The goal, to “activate” dull streets and alleys with art, is essentially the same as last year’s festival, which introduced about a dozen murals to downtown and midtown Sacramento. But the event is growing. Wide Open Walls, set for Aug. 10-20, will bring 40 new murals to the central city and surrounding areas, painted by more than 50 local and international artists representing a dozen countries.
Onlookers can watch the artists work in real time, creating murals up to several stories high on the sides of buildings and other public spaces. Organizers plan to augment the live painting with gallery showings, artist panels, and running, walking and biking tours.
“Unless you saw (David) Garibaldi paint live at some show you had to pay for, or saw somebody painting at the river, you don’t get to see world-class artists paint live on the street,” Sobon said. “It’s just an incredible opportunity.”
Sobon, who serves on the Sacramento Metropolitan Arts Commission, co-founded last year’s festival, which was produced by the nonprofit Friends of the Arts Commission. This year, Visit Sacramento is the presenting sponsor. The new name reflects that change as well as the event’s expansion in its second year.
Its nucleus is still on the grid: Sobon said a dozen murals will go up in a three-block radius of Cesar Chavez Park with more near R Street and around midtown. But murals will also appear in areas such as the River District, Power Inn Road, Mack Road and Oak Park.

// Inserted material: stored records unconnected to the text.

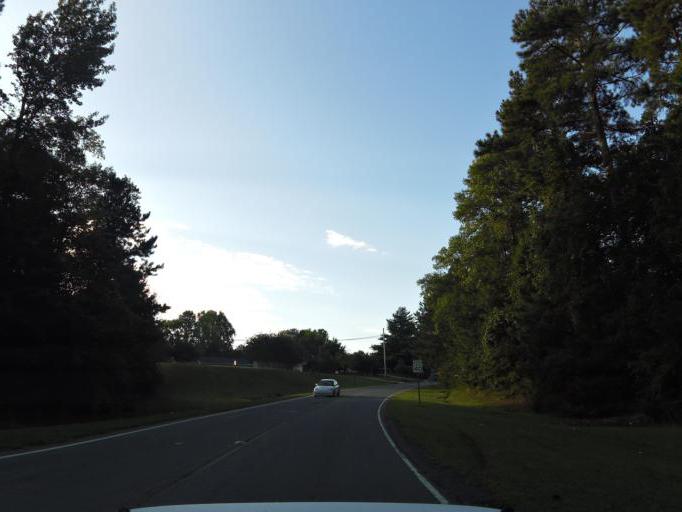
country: US
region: Georgia
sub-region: Cobb County
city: Kennesaw
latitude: 34.0196
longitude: -84.6248
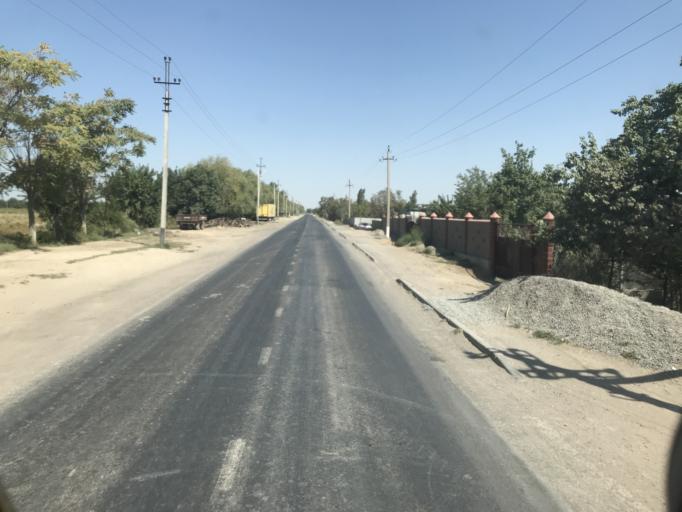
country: KZ
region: Ongtustik Qazaqstan
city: Ilyich
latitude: 40.9377
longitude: 68.4883
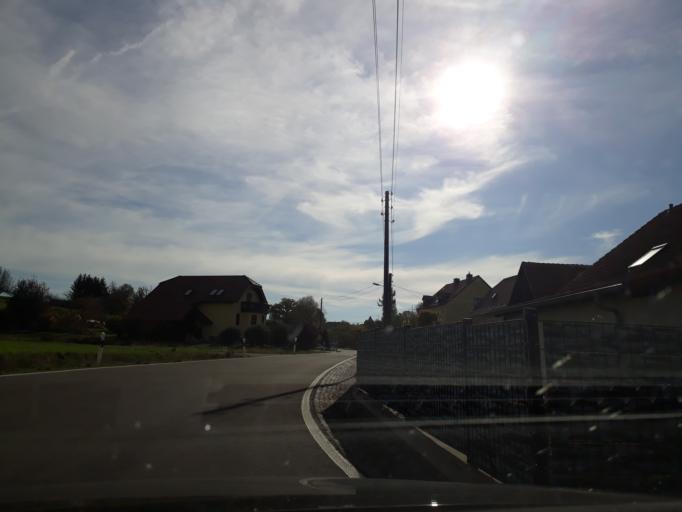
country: DE
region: Saxony
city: Niederstriegis
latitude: 51.1127
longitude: 13.1581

A full map for the event will be released soon.
The artists, meanwhile, will represent 12 countries including Australia, China, France, Germany, New Zealand and the U.K. There will also be more than two dozen artists from the Sacramento area, including Maren Conrad, whose work includes pieces in the State Capitol and at Mather Airport.

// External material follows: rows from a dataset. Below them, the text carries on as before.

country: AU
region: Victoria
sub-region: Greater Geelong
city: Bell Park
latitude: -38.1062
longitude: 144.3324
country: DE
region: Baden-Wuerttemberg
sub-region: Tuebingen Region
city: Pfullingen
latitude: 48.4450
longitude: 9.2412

“For the current period we’re in, this graffiti-street art movement is really defining this time,” Conrad said. “Some of these muralists are doing murals in Belgium, London, in Miami, on the biggest stage there is for contemporary art. Being able to celebrate that in our city can kind of put Sacramento on the map as an art town, not only in California.”

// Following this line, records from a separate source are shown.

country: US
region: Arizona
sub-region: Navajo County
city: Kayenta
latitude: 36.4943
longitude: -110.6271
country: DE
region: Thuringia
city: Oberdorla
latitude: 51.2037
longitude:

Conrad said she has been tapped to create her first large-scale exterior mural for the back wall of the MARRS building on 20th between J and K streets in midtown. The space, facing the railroad tracks, is 20 by 110 feet, she said. Over 10 days, Conrad will coat the wall in a metallic sheen with the aid of scissor-lifts and a crew of 10 assistants. Even with the help, she expects to put in 12-hour days.
Conrad said she has secured a $15,000 donation from a private citizen in Sacramento to help fund her project. All Wide Open Walls artists, who have their mural designs approved by owners of the buildings where they’ll appear, receive a stipend for participating and have paint and other materials provided to them. Sobon said artists arriving from out of the country will also have accommodations and airfare covered.
Sobon said funding for the event is provided by dozens of public and private sponsors. Like last year’s festival, Wide Open Walls also aims to raise money for art programs in local schools, partly through ticket sales for The Wall Ball, a party featuring live music and interactive art set for the night of Aug. 19.
Mike Testa, president and CEO of Visit Sacramento, said the visitors’ bureau got involved this year after seeing the “visual impact” last year’s festival had on the downtown and midtown areas. Between publicizing Wide Open Walls locally and nationally, in-kind donations and a direct monetary contribution, Testa estimated Visit Sacramento will likely commit at least $100,000 to the event.
“Wide Open Walls really shows the vibrancy of the arts community here,” Testa said. “And I think just as important for us, it helps create a sense of place here in Sacramento.”